Whilst it is common knowledge that pricing has come to be the single biggest factor in purchasing HVACR equipment and components in the last five years, the extent of the problem faced by well-meaning manufacturers and suppliers makes for stark reading.
The topic is worth discussing, because meeting socio-economic and sustainable development targets, including emission reduction, is not only about infusing technological innovation, and ensuring proper design, installation and O&M but is also about pricing and general trading dynamics, and their impact on companies earnest about focusing on quality.
The market is dotted with manufacturers with decades of presence, which includes R&D, rigorous manufacturing processes and other cost-intensive layers. Today, many of them feel upended by “newbies”, some less than a year old in the market, with a mere 1-2 certifications in their kitty, and yet confidently offering prices 50-60% less than the market standard and, to make matters worse, five-year warranties; in some disconcerting instances, they are even offering 10-year warranties.
With the speed of projects having declined, in addition to fewer big projects, the challenge is even more for long-standing manufacturers, who focus on quality, robustness and strong aftermarket services.
They blame the clients for the situation they find themselves in and question the disappearance of customer loyalty. They look around and find that everything is commoditised and that many clients are happy to compromise on quality for even as few as USD 100 of price difference. This thinking, they say, percolates from the client to the consultant and the contractor. And soon it becomes a transformative eco-system.
Perhaps nothing could be more symptomatic than the increasing use of the word, ‘equivalent’ by consultants while specifying products. And this word side-lines established players from the market with potent force, on the back of their sales engineers helplessly filing ‘lost-order reports’ with frightening frequency.

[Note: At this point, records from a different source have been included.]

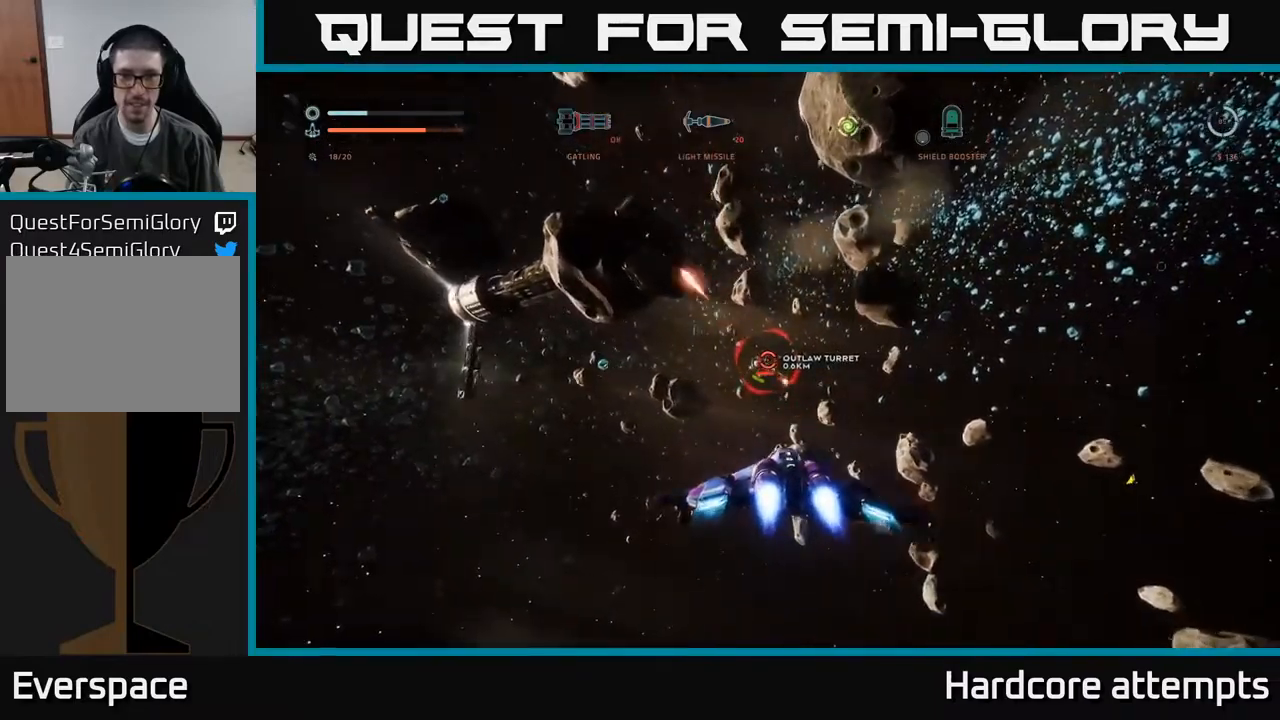
{"buttons": ["A", "R2"], "left_stick": "left", "right_stick": "center", "events": [[150, "left_stick", "center"], [450, "left_stick", "left"]]}
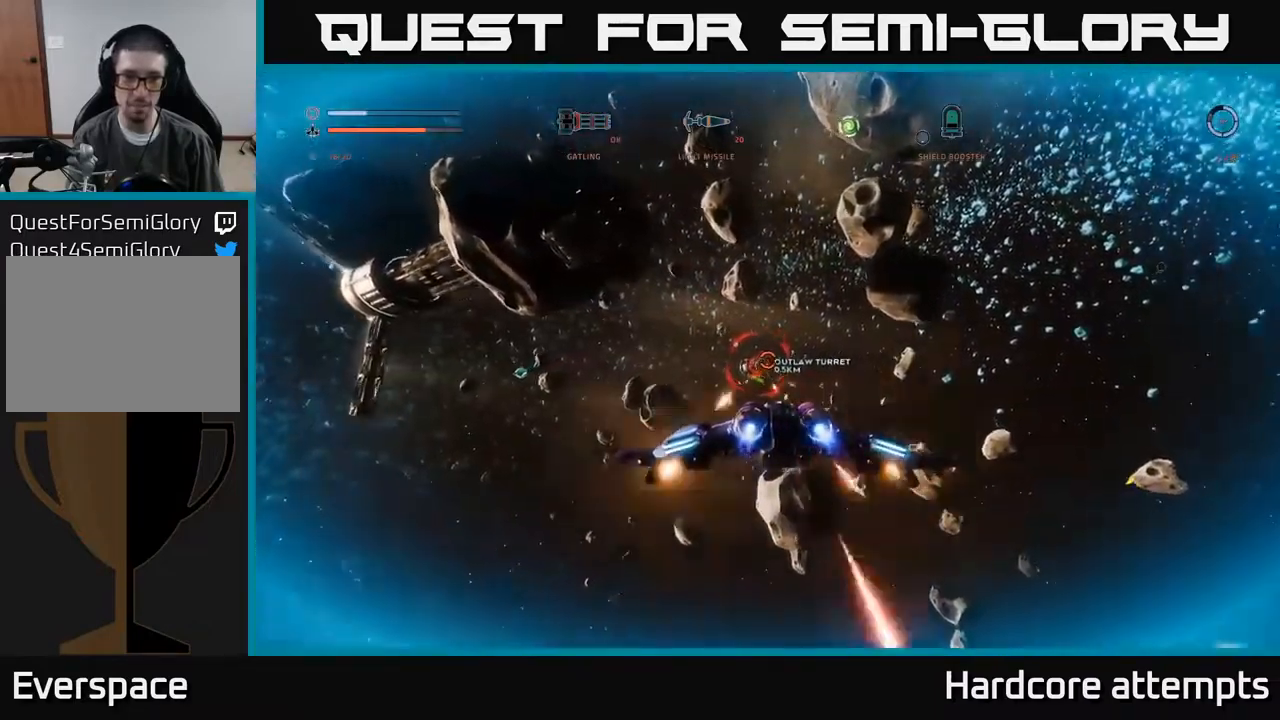
{"buttons": ["X", "R2"], "left_stick": "right", "right_stick": "center", "events": [[34, "right_stick", "down"], [84, "A", "up"], [167, "left_stick", "down-left"], [167, "right_stick", "center"], [200, "X", "down"], [350, "left_stick", "down-right"], [434, "left_stick", "right"]]}
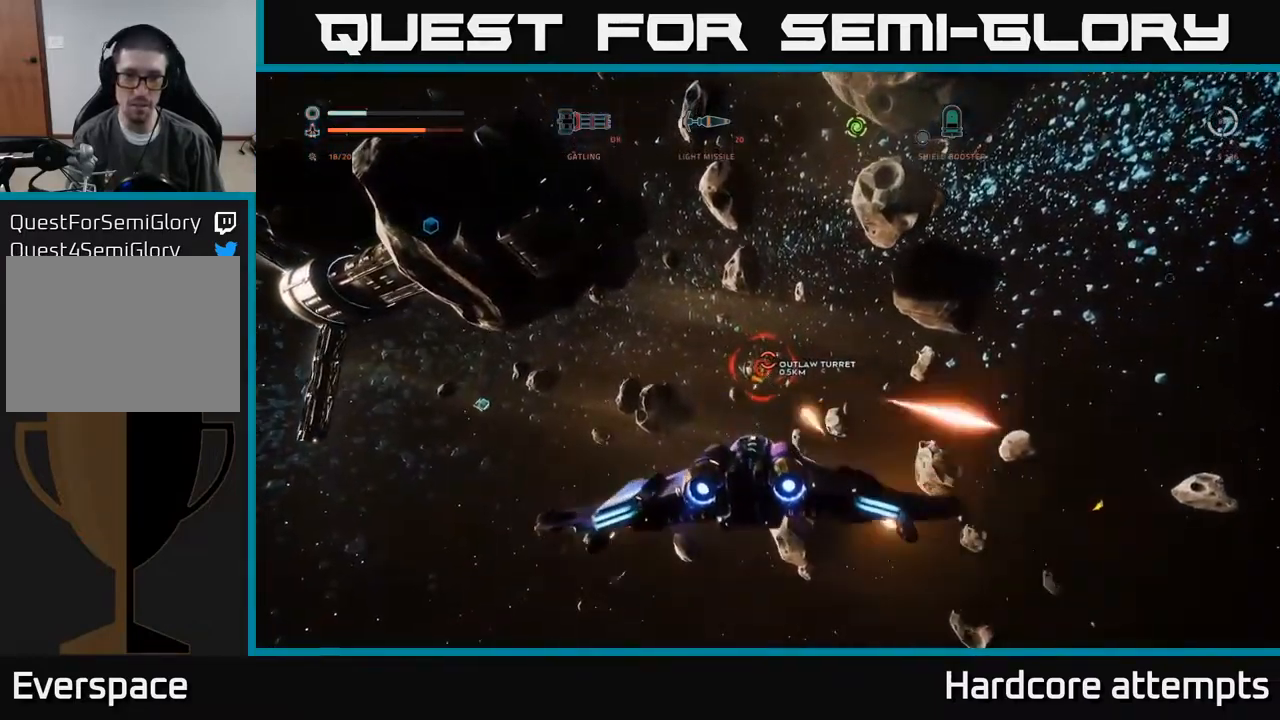
{"buttons": ["X", "R2"], "left_stick": "up-right", "right_stick": "center", "events": [[134, "left_stick", "up-right"], [234, "right_stick", "up-left"], [350, "right_stick", "center"]]}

All is not lost, though, with some manufacturers acknowledging that the price clients are asking is impractical, and putting up a fight to preserve or to capture lost market share. They are launching and sustaining concerted efforts to educate the marketplace, highlighting such issues as the high percentage of deterioration of equipment output in unrealistically low-priced products and, at the same time, showcasing the advantages of equipment, which encompass high-quality motors, shafts, bearings and belts – the sum of all the parts.
The fight they are waging is no longer only over pricing – and in some case no longer over pricing; instead, they are highlighting technical competence and pushing time-tested aftersales service features to the foreground.
They know they are in it for the long haul and are not willing to concede the hard-won space.